I am very new to SAS as well as SQL and would appreciate help.
I have a data set containing student id, term and audit_type. Each term has 2 audit_types and the student can be present at either of them or be present at both.
I need to create a flag for each of these 3 scenarios for each student id each term: 1) if the student is present at only audit_type_1, 2) if s/he is present at only audit_type_2 and 3) if s/he is present at audit_type_1 and audit_type_2 both during that term. Not sure how to post my data but here it is
Sample data
| Id | Term | Audit_type |
|---- |------------- |-----------: |
| 1 | Fall 2016 | 1 |
| 1 | Fall 2016 | 2 |
| 2 | Winter 2017 | 1 |
| 3 | Winter 2017 | 2 |
| 4 | Spring 2017 | 1 |
| 4 | Spring 2017 | 2 |
I was able to create a flag for the first 2 scenarios using case when as seen below:
proc sql;
create table test as
select id, term, audit_type,
case
when audit_type in ('audit_type_1') then 1
when audit_type in ('audit_type_2 ') then 2
end as audit_type_flag
from have;
I can't figure out how to flag the third scenario. All help will be highly appreciated. Thanks in advance for your help and support. So, I want something like below:
| Id | Term | Audit_type | Flag |
|---- |------------- |-----------: |------ |
| 1 | Fall 2016 | 1 | 3 |
| 1 | Fall 2016 | 2 | 3 |
| 2 | Winter 2017 | 1 | 1 |
| 3 | Winter 2017 | 2 | 2 |
| 4 | Spring 2017 | 1 | 3 |
| 4 | Spring 2017 | 2 | 3 |
I am sort of reading between the lines here and assumed that you are using the logic Audit_Type = 1 then Flag = 1, Audit_Type = 2 then Flag = 2, if it is both then 3 so I just added the flags together and gained 3. This may not be what you are after (you may want a 4, 5, 6 and 7 flag as well), it was just an assumption based on a small amount of data and not knowing the exact use case, therefore, I will provide a solution and if it is correct please let me know and I will add comments explaining the syntax. I don't want to spend time explaining the code if it isn't precisely what you are looking for.
Regards,
Scott
UPDATE
I have added the comments to the code as well as links to pages which may help you better understand what I am talking about.

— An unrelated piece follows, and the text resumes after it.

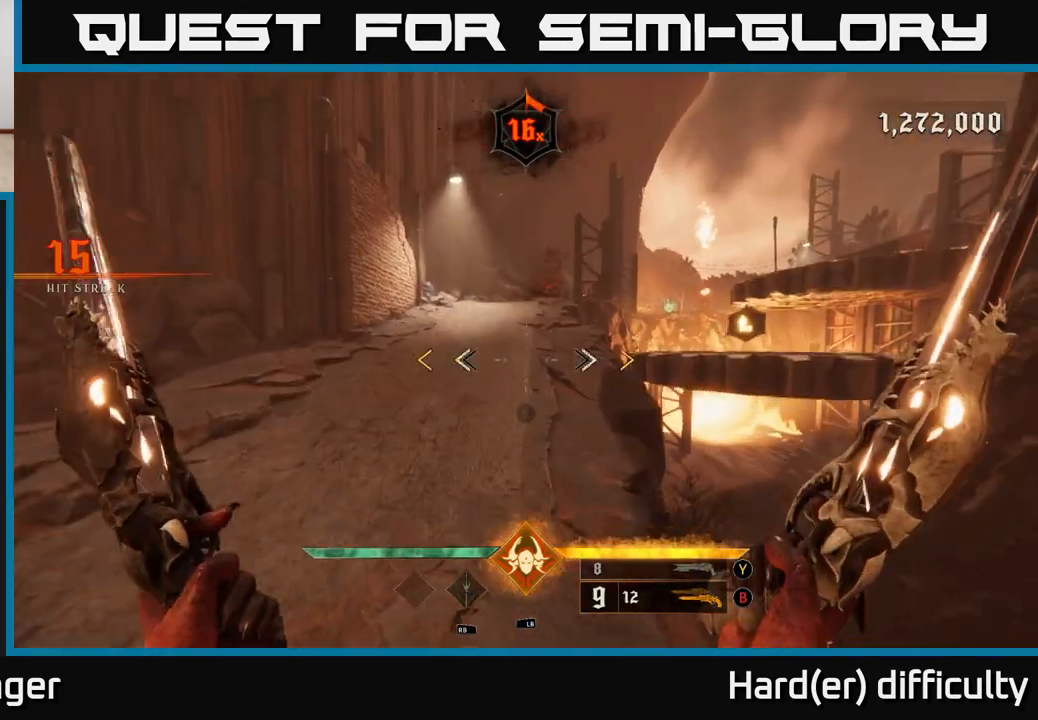
{"buttons": [], "left_stick": "up", "right_stick": "center", "events": [[150, "right_stick", "up"], [317, "right_stick", "center"]]}
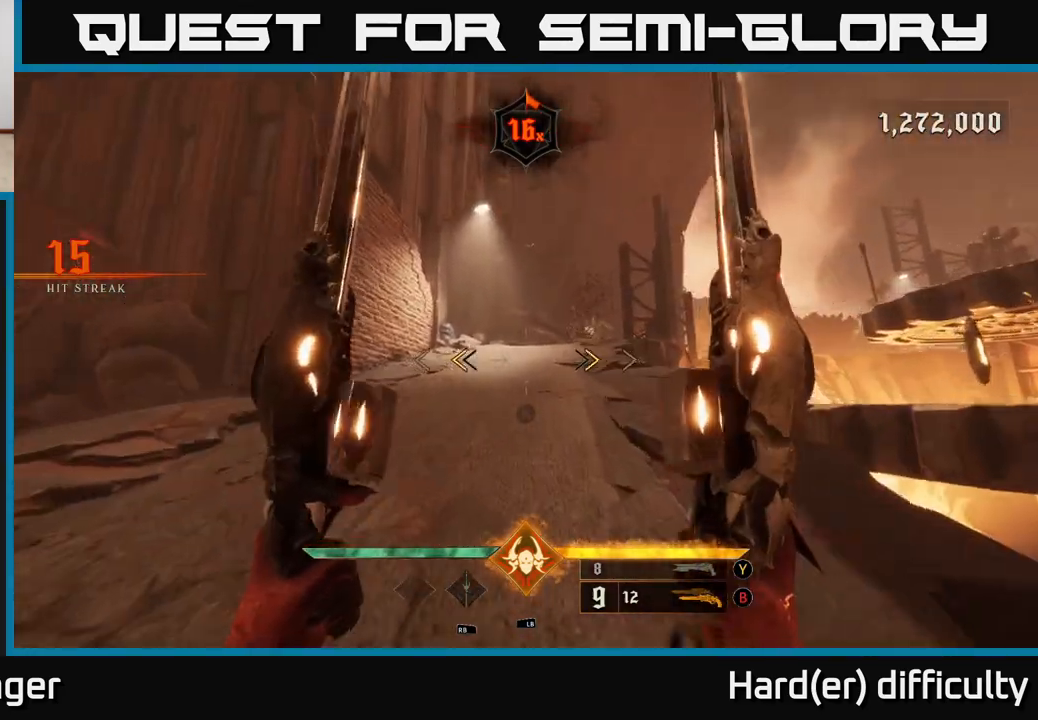
{"buttons": [], "left_stick": "up", "right_stick": "center", "events": [[117, "X", "down"], [183, "X", "up"], [383, "right_stick", "right"], [500, "right_stick", "center"]]}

/* SETUP SOME DUMMY DATA */
DATA HAVE;
LENGTH ID 3. TERM $11. AUDIT_TYPE 3.;
INFILE DATALINES DSD DELIMITER = "," missover;
INPUT ID TERM AUDIT_TYPE;
DATALINES;
1,Fall 2016,1
1,Fall 2016,2
1,Summer 2016,1
1,Summer 2016,2
2,Winter 2017,1
3,Winter 2017,2
4,Spring 2017,1
4,Spring 2017,2
;
RUN;
/* PERFORM A SORT SO THAT WE CAN MAKE USE OF BY STATEMENT PROCESSING IN THE
SUBSEQUENT DATA STEP */
PROC SORT DATA = HAVE;
BY ID TERM;
RUN;
DATA WANT;
/* DOW LOOP */
/* THIS LOOP EXECUTES FOR EACH ROW UNTIL THE LAST.TERM IS ENCOUNTERED. */
/* COMMENTING OUT THE SECOND DOW LOOP WILL SHOW YOU THAT THIS LOOP IS
BASICALLY SUMMARISING THE RESULT OF EACH ID, TERM GROUP AFTER THE CONDITIONAL
LOGIC IS APPLIED TO THE FLAG VARIABLE.*/
DO UNTIL (LAST.TERM);
/* EACH TIME THE DO LOOP EXECUTES A NEW ROW IS READ INTO THE PDV (PROGRAM DATA VECTOR).*/
SET HAVE;
/* THE BY STATEMENT IS IN PLACE TO FACILITATE BY STATEMENT PROCESSING. */
BY ID TERM;
/* INITIALISE THE FLAG VARIABLE EACH TIME A NEW TERM IS ENCOUNTERED */
IF FIRST.TERM THEN FLAG = 0;
/* USING THE SYNTAX FLAG + 1 REPLICATES USING THE RETAIN STATEMENT WITH A SUM FUNCTION.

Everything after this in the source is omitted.